Wolfgang K. Hünig
Universität Duisburg
huenig@uni-duisbourg.de

British and German Political Cartoons as Weapons in WW I


The origins and the course of WW I are a mystery. Why a prosperious continent risked its intellectual and cultural achievements and its wealth in the lottery of a lethal conflict remains a puzzle - even more so since its outcome triggered WW II. It cannot be the purpose of this study to unravel the mystery, but only to point out the parochial ideologies underlying the war machinery.

Different stereotypes, in which various levels of conceptualization coincide, build the ideological foundation in the images of the ennemy nation. Thus an imperialistic and war-mongering German is physically fat, his behaviour is uncouth and impolite, he is an obedient follower of his Emperor and instead of culture he has a Kultur of hatred. There are multiple causal connections, which are most interesting, but at times difficult to disentangle. The imperialistic and war-mongering Brit on the other hand is clumsy, foolish and a Christian bigot.

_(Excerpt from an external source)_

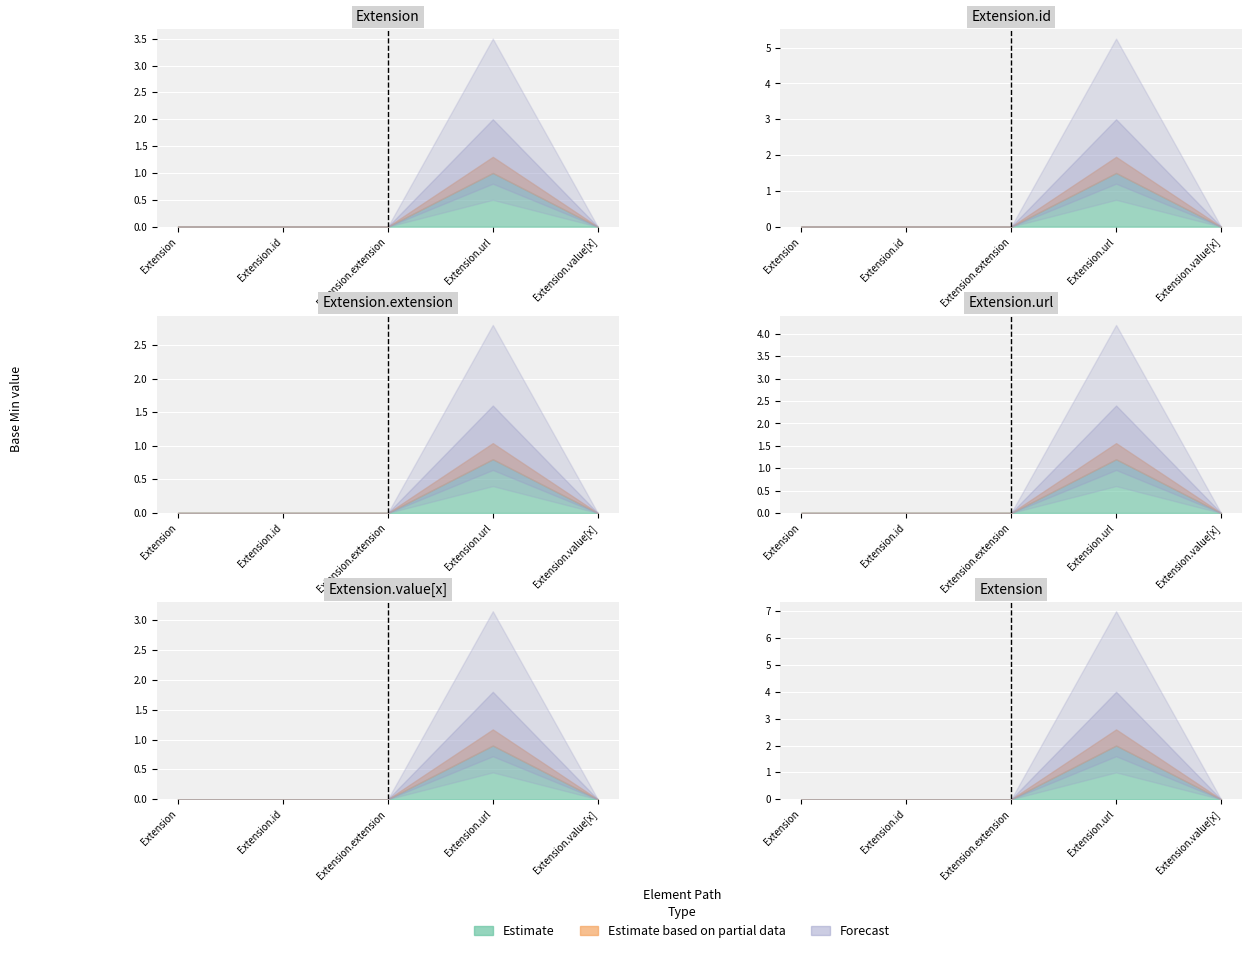

What is the difference between the maximum and minimum values in the Base Min series?

1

These images result from three key processes which are used in cartooning, i.e. condensation, combination and domestication. Condensation is totally unlike language and consists of the compression of a complex phenomenon into a single image that is purported to capture its essence graphically. Combination and condensation are comparable to linguistic metaphors. Combination refers to the blending of elements and ideas from different domains into a new composite idea. Domestication is the process by which abstract ideas and distant, unfamiliar persons or events are converted into something close, familiar and concrete. It translates what is novel and hard to understand into the commonplace by highlighting mutual elements and masking unique ones and by focusing on repetitive patterns to minimize novelty and mental adjustment.

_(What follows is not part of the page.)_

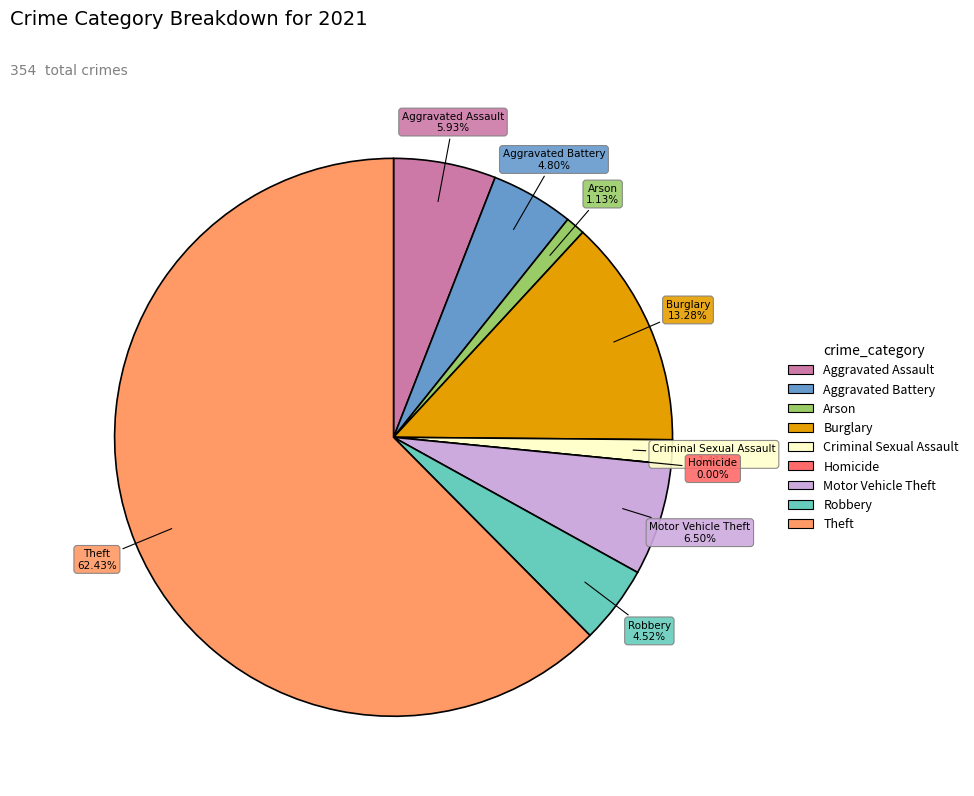

Does Motor Vehicle Theft account for over 50% of the chart?

No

The interplay of these three meanings constituting elements results in the humorous, ironical or sarcastic point and an adequate analysis of a cartoon must account for this fact as a criterion of understanding. In the case of the British and German cartoons the point normally also constitutes an invective against the war ennemy. Of course it could as well be directed against a member of the cartoonist's own nation.

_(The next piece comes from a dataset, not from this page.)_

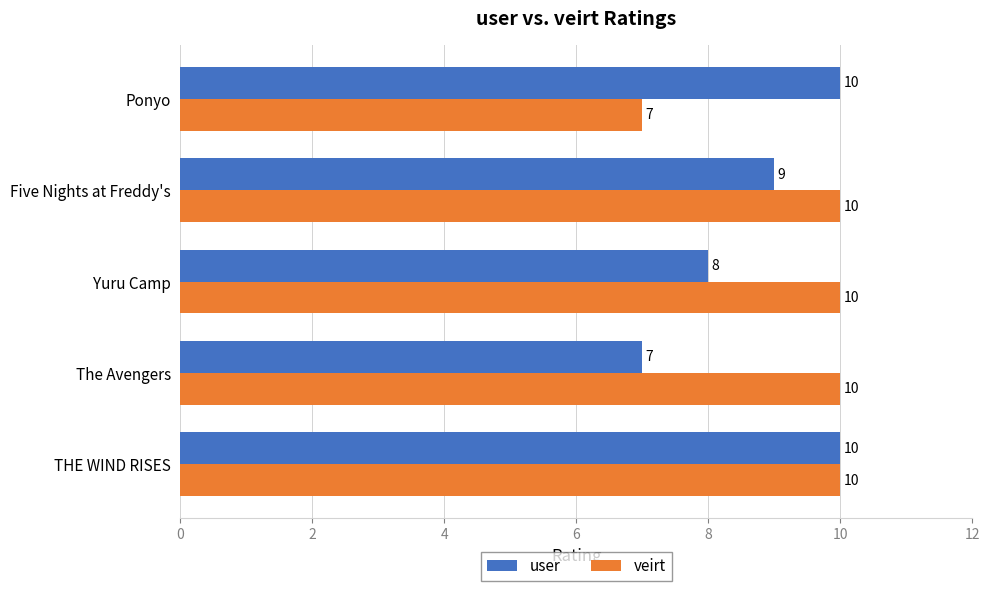

True or false: user has a value of 10 at Ponyo.

True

The corpus comprises 352 political cartoons from Punch and Simplicissimus published in the war years 1914-1918. They were analysed in detail in order to give answers to the above problems and more precisely to the following questions:

1. How can the meaning of a cartoon be described, i.e. which conceptualizations are used for humorous, ironical and satirical point(s).
2. How does the drawing interact with the linguistic heading and the captions so as to constitute one "text"?
3. In which way do the scenarios presented in the cartoons differ on a scale from naïve-realistic to counterfactual, i.e. eccentric and far-fetched?
4. What are the national differences in humor, irony and sarcasm?
5. What are the main types of invective hurled at the ennemy and were there any critical voices within the cartoonists' own countries?
6. Which mutual stereotypes were used? Are there any relics of these stereotypes to be found today?